I let the idea come up, kind of think about it, play with it and give it space to come back more formed. For example, right now, I’m doing a science fiction series every Thursday where I’m on a spaceship with the nuns from my grammar school. They used to terrorize me. I knew I wanted to do a story about the nuns. I let that idea sit, then I had the idea of working with them on a team and finally, came up with the spaceship bit.
Then sometimes, there’s more immediate stories. For instance—I think this one will come out next week—Helen Zaltzman who makes the Allusionist podcast, I follow her on Twitter and she recently posted this picture of a dollhouse. This dollhouse has no furnishing and was so dirty inside. There was something about the image of this vacant dollhouse with all this dirt that I couldn’t get out of my mind.
I would forget about it sometimes but only for a day. Then I thought of the title "The Dirty Dollhouse" and I just really liked that. Then last weekend, I couldn’t stop thinking about this dirty dollhouse and then I was thinking about Helen. So I looked on Twitter to see what’s trending in the U.K. where Helen is from, and that led me to think about Brexit and Oxford University. And that’s the story behind where the dirty dollhouse comes from.
What’s your process for keeping a record of ideas for your stories?
I have pen and paper for the most part. I have a notebook in my pocket and I have a Steno pad in my backpack and a legal pad on my couch. I write down my ideas and if it’s a picture, I’ll write down the title or description.
How long does it take for you to come up with stories?
People say it’s your imagination or your selective subconscious. I call it the "story swamp." I don’t know if it’s my brain or in the universe’s brain. Some stories sit down there and sometimes I have stay down there and dig around.
Some have to sit in the percolator for six months but others, like the dollhouse one, I couldn’t stop thinking about it. Nonetheless, I make sure to write every day for half an hour to an hour on my commute and the episodes take about a week to finish.
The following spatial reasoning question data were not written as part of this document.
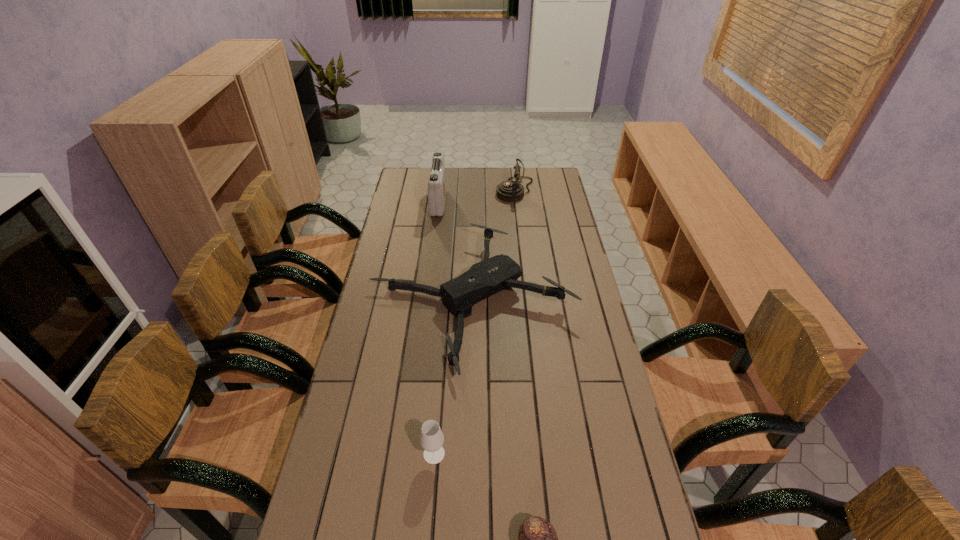
Find the location of a particular element. The image size is (960, 540). the first-aid kit is located at coordinates (437, 180).

Find the location of `telephone`. telephone is located at coordinates (510, 191).

The height and width of the screenshot is (540, 960). I want to click on the fourth farthest object, so click(x=431, y=439).

This screenshot has width=960, height=540. Find the location of `the third farthest object`. the third farthest object is located at coordinates (492, 275).

At what (x,y) coordinates should I click in order to perform the action: click on drone. Please return your answer as a coordinate pair (x, y). The height and width of the screenshot is (540, 960). Looking at the image, I should click on (492, 275).

Locate an element on the screen. The width and height of the screenshot is (960, 540). free point located on the front side of the first-aid kit is located at coordinates (472, 204).

Find the location of a particular element. The height and width of the screenshot is (540, 960). vacant space situated on the left of the telephone is located at coordinates (433, 190).

This screenshot has height=540, width=960. Find the location of `vacant space located on the front of the fourth farthest object`. vacant space located on the front of the fourth farthest object is located at coordinates (431, 494).

Find the location of a particular element. vacant area situated 0.050m on the right of the third nearest object is located at coordinates (588, 302).

Where is `the first-aid kit that is at the far edge`? This screenshot has width=960, height=540. the first-aid kit that is at the far edge is located at coordinates (437, 180).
On Thursdays, I write the outlines and the dialogues for episodes. The day after it’s recorded, I listen to the episodes and see what changes I need to make.
How has the podcast affected your day job?
I have become more productive. The podcast has helped me to focus. I’m a very anxious person. I get so much general anxiety. I have to focus on something to tune that out. The podcast is so much work. It is very encompassing of my spare time. Any time I’m not at work and I don’t have a family commitment, I have to be working on the podcast. Even if I’m at work, I ask myself, do I need to check my email again right now, or work on this other task that I need to do. It has helped me be more productive and I’ve learned that small tasks help me deal with my anxiety.
What do you do when you’re running low on creativity?
I’ll look on Twitter to see what’s trending. Also, the power of the deadline helps me push through when I’m low on creativity. That’s the secret of the podcast. Sometimes I have a couple of episodes in the bank but I have a day job, so I have to record something during the time I set aside because I don’t have any other time. The episodes need to come out. If I’m not feeling it, I remind myself that this is a podcast to put people to sleep. I have to put my perfectionism aside. That’s when the stories work. If I’m calm, the stories are more relaxed and more fun. They’re more ridiculous and absurd.
Do you listen to stories to fall asleep?
Once I started thinking about the podcast, I would listen to audiobooks, but I was always more of a person-to-person storyteller. It made me think, why isn’t there bedtime stories for grownups? I know adults want bedtime stories, why aren’t there more people out there providing it?
So what do you do then before sleep?
If I get too worked up on the future of the podcast, it can affect my sleep. I try to put myself in the listener's shoes and say, ‘OK I need to stop what I’m doing an hour before bed.’ I try to maintain a consistent routine like sit quietly, meditate, write, or I just read, usually fiction, for 45 minutes to unwind and help myself drift off.